What the task asks:
Rewrite the lines of the material below, replacing "power cord" with "charging cable" and keeping everything else the same. Leave the pictures out.

Supplied data:
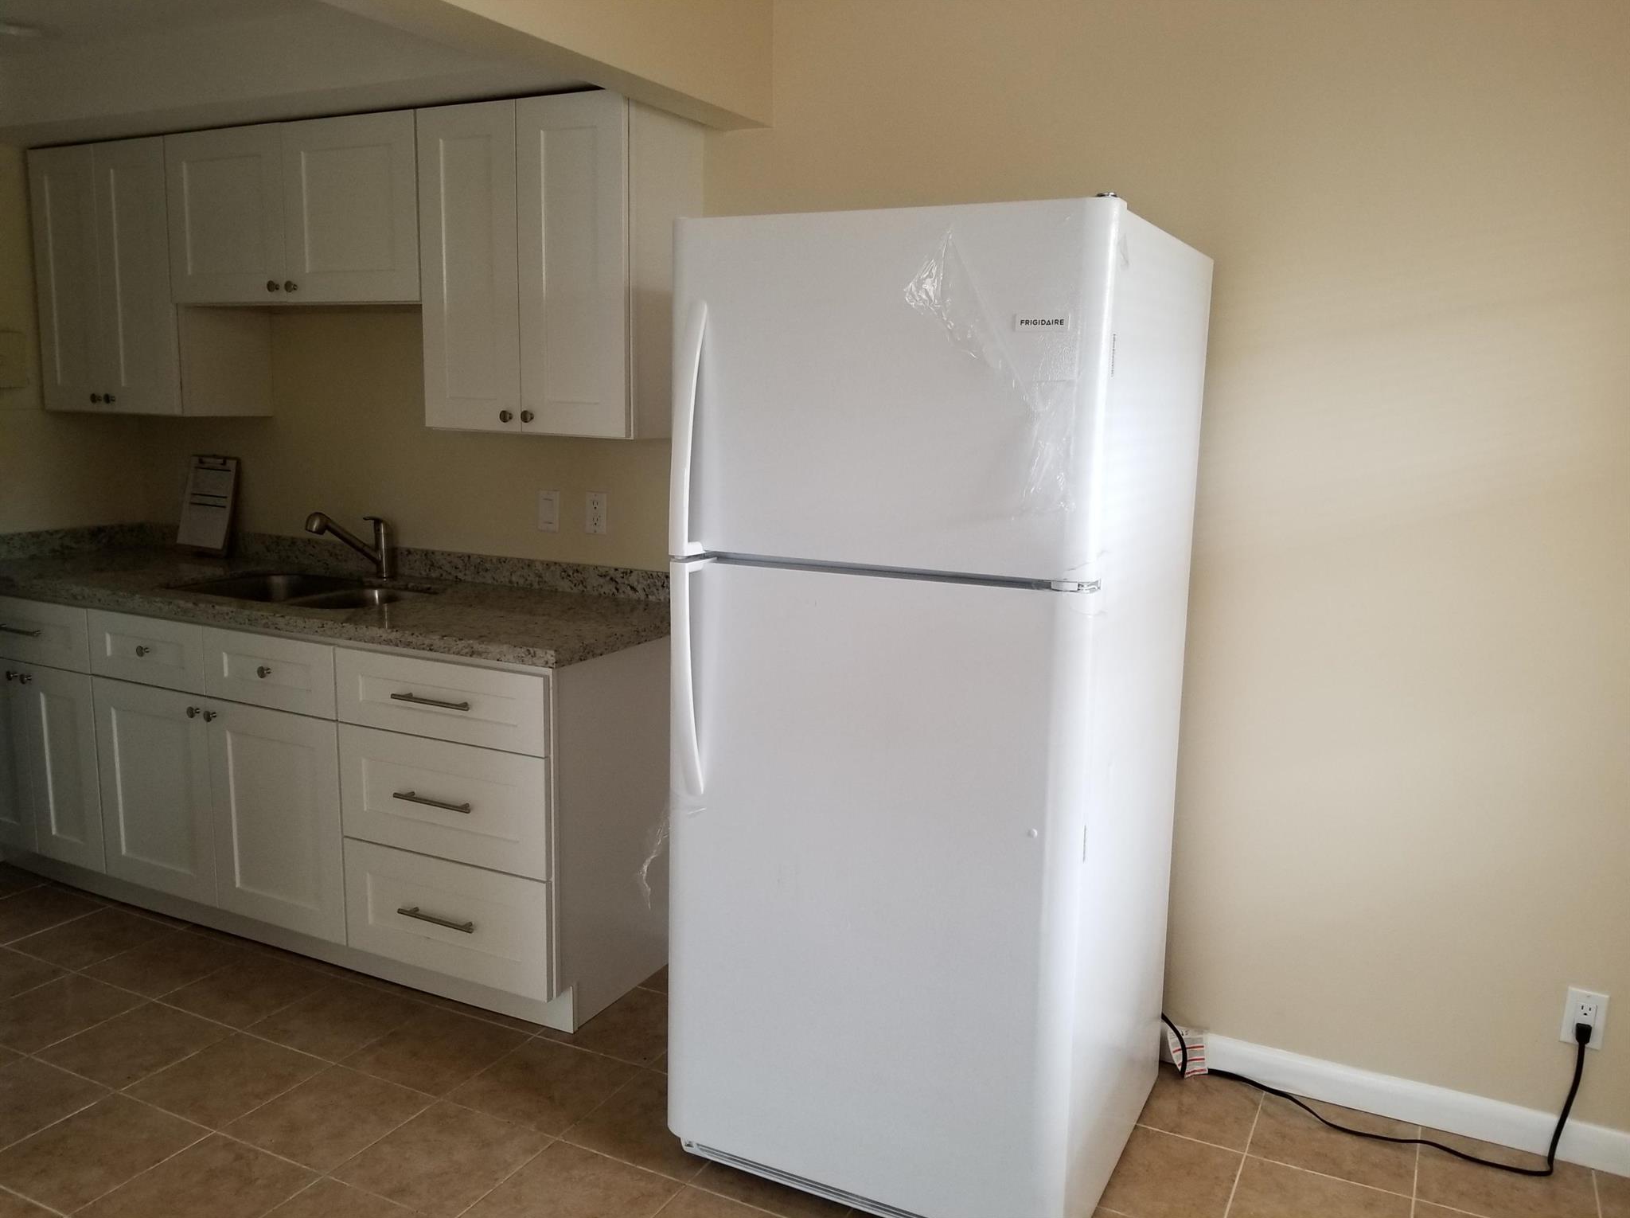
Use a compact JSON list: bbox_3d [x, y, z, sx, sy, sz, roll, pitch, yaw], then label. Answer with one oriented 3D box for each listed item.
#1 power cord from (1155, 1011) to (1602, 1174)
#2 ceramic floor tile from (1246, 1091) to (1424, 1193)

Answer box:
Use a compact JSON list: bbox_3d [x, y, z, sx, sy, sz, roll, pitch, yaw], then label. Answer with one oriented 3D box for each listed item.
#1 charging cable from (1155, 1011) to (1602, 1174)
#2 ceramic floor tile from (1246, 1091) to (1424, 1193)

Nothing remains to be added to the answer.